MOSAiC Leg 3 – Part 2 of 5
by Julia Schmale
What a welcome by the winter Arctic! Not enough that temperatures plummeted to below -40 °C with a wind chill of -60°C during the first week of March when we arrived at the MOSAiC central observatory (CO). Exactly six days after we had taken over for leg 3, the CO suffered several major cracks that soon opened into leads. Naturally equipment and infrastructure had to be rescued. In addition, several days of storms made it almost impossible to work outside due to the blowing snow causing low visibility, a condition in which spotting polar bears at a safe distance is not possible. The month of March felt definitely like a rollercoaster ride to us. But let’s take the events one after the other…

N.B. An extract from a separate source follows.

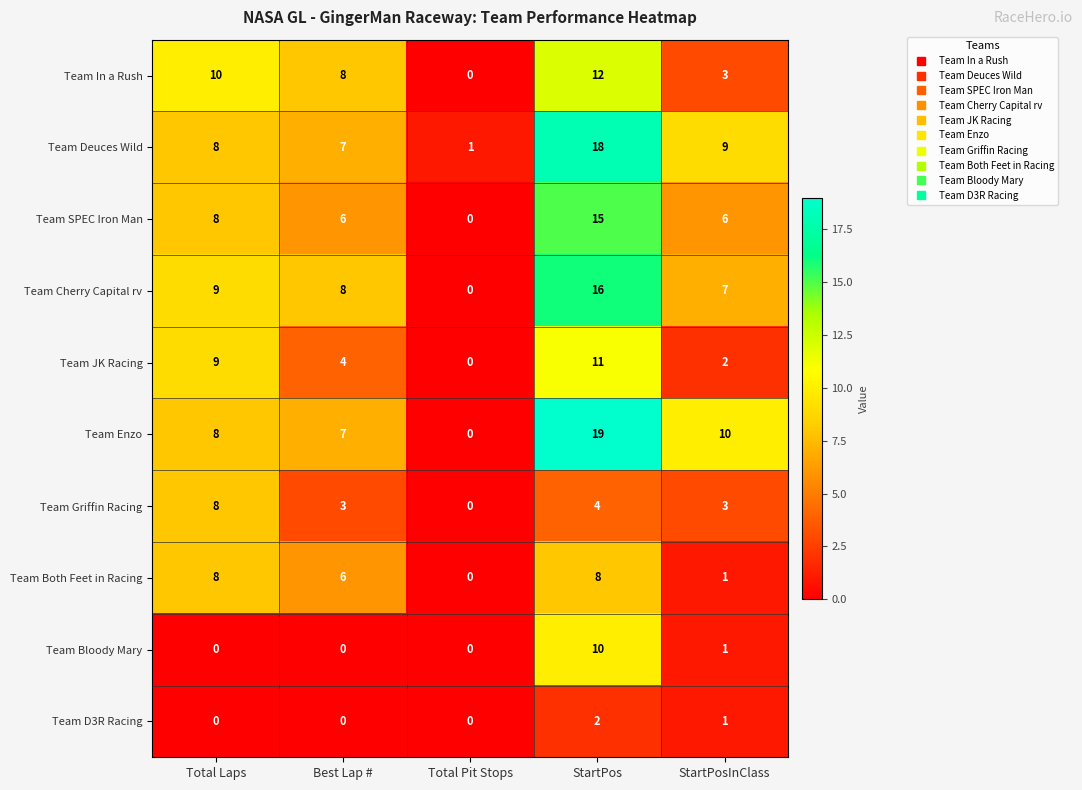

What is the total value across all series at Total Laps?

68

Having spent a month mostly inside a ship, the Kapitan Dranitsyn, starting to work in extremely cold temperatures outside is not easy. The slightest wind will cause any bear skin to get cold immediately. For that reason, we were equipped with lots of polar clothing, including a red survival suite, which is basically an overall that provides flotation, many layers of fleece and wool to wear underneath, a number of different hats and face masks, and very warm boots. Walking about in such a dress feels rather clumsy, but it was worth it, since no team member suffered from any serious cold injury. However, the warm clothing is only effective for so long, and we had to split our outdoor working time into roughly 2 hour slots to stay safe.

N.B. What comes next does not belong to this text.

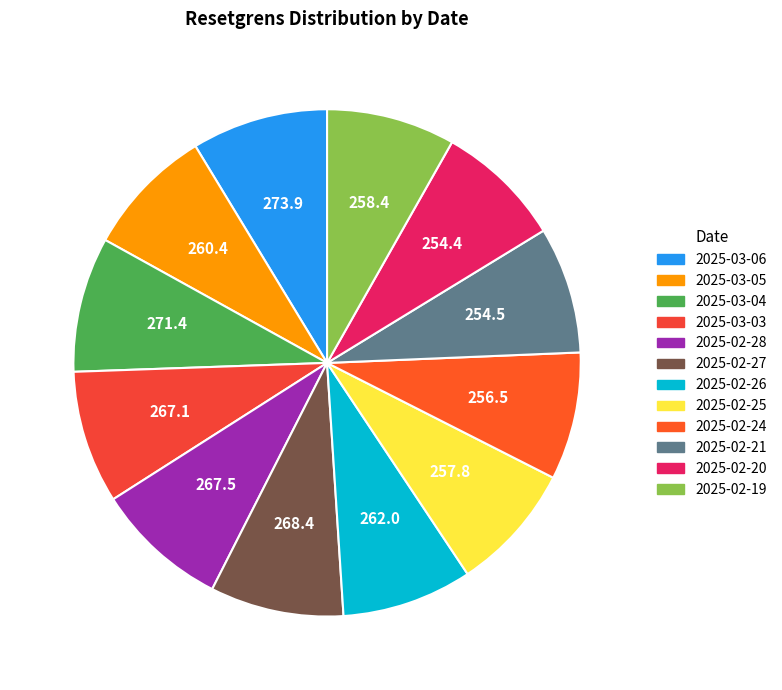

To the nearest percent, what is the difference between the largest and smallest slice percentages?

1%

Having a way back to the ship, our safe haven, without serious obstacles is important. What that means and how to deal with that was a lesson we had to learn rather quickly. On 11 March, the first major crack appeared right at the stern of Polarstern. All teams who were on the non-ship side of the crack had to return at once. The pictures below show why. Within less than three hours the crack had opened to become a lead which was not crossable at that time. To not miss such events and to inform all parties on the ice, a bridge watch was kept by one professional logistics team member and a volunteer scientist at all outdoor working times with regular radio communication.

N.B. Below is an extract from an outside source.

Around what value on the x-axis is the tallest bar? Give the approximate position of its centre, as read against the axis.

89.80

Above lead went right through the under-ice optical transect area which had to be redefined afterwards. A similar incident happened only three days later near Met-City, the location where many meteorological parameters were measured. Access via the ice was impossible even though Met-City was less than 500 m away from Polarstern. Weather conditions permitted a helicopter flight to rescue some instrumentation that was in immediate danger of falling into the water, and to shut down instrumentation, because the power line had to be cut. The opening lead moved Met-City away from the main power hub and the cable was under strong tension and could have ripped away our instrumentation.
Open leads can either freeze over, and at a freezing rate of roughly 12 cm per day in early March, walking across them 24 hours later was sometimes possible; or leads close again and form ridges. Ridges can be crossed on foot as well, and then our instrumentation was accessible again. But they might also eat up instrumentation while they form. The process can be very quick, meaning a ridge can form within an hour, which makes responding to it difficult. In the case shown below, luckily just the fence was swallowed and not the instrument, which was taken away beforehand.
Even though lead formation meant more trouble than none to our installations on the ice, it is a process that we actually came to study. After these first two events, we slowly got more and more accustomed to the dynamics of the ice and found ways to make things work despite broken power lines and interrupted roads. Open leads contribute a significant amount of water vapor to the atmosphere in winter. When they open and steam with the sun is at the right angle, it even looks like the Arctic is on fire. More humidity in the air means that the atmosphere has a different radiative transmissivity which in turn is important for the energy balance.
Another aspect, particularly my project is interested in, is in how far open leads contribute to sea spray aerosol abundance. Sea spray forms when bubbles burst in open water. Bubble form when waves break, i.e. there is white cap formation, or when the water splashes against the ice. On 27 March, a lead opened in stormy conditions right under the bow of the ship producing white caps. There could not have been a better opportunity to study this winter time aerosol source process.
When such storms hit, life on the floe had to calm down, because outdoor working conditions were not always suitable. In many occasion, we could however pursue some smaller tasks on the ice close to the ship. But staying together and communicating regularly was important as the visibility sometimes dropped below 20 m. On such days, most of the outdoor activities had to be cancelled.
By the end of March, most of the storms had passed for the season and we were granted beautiful weather.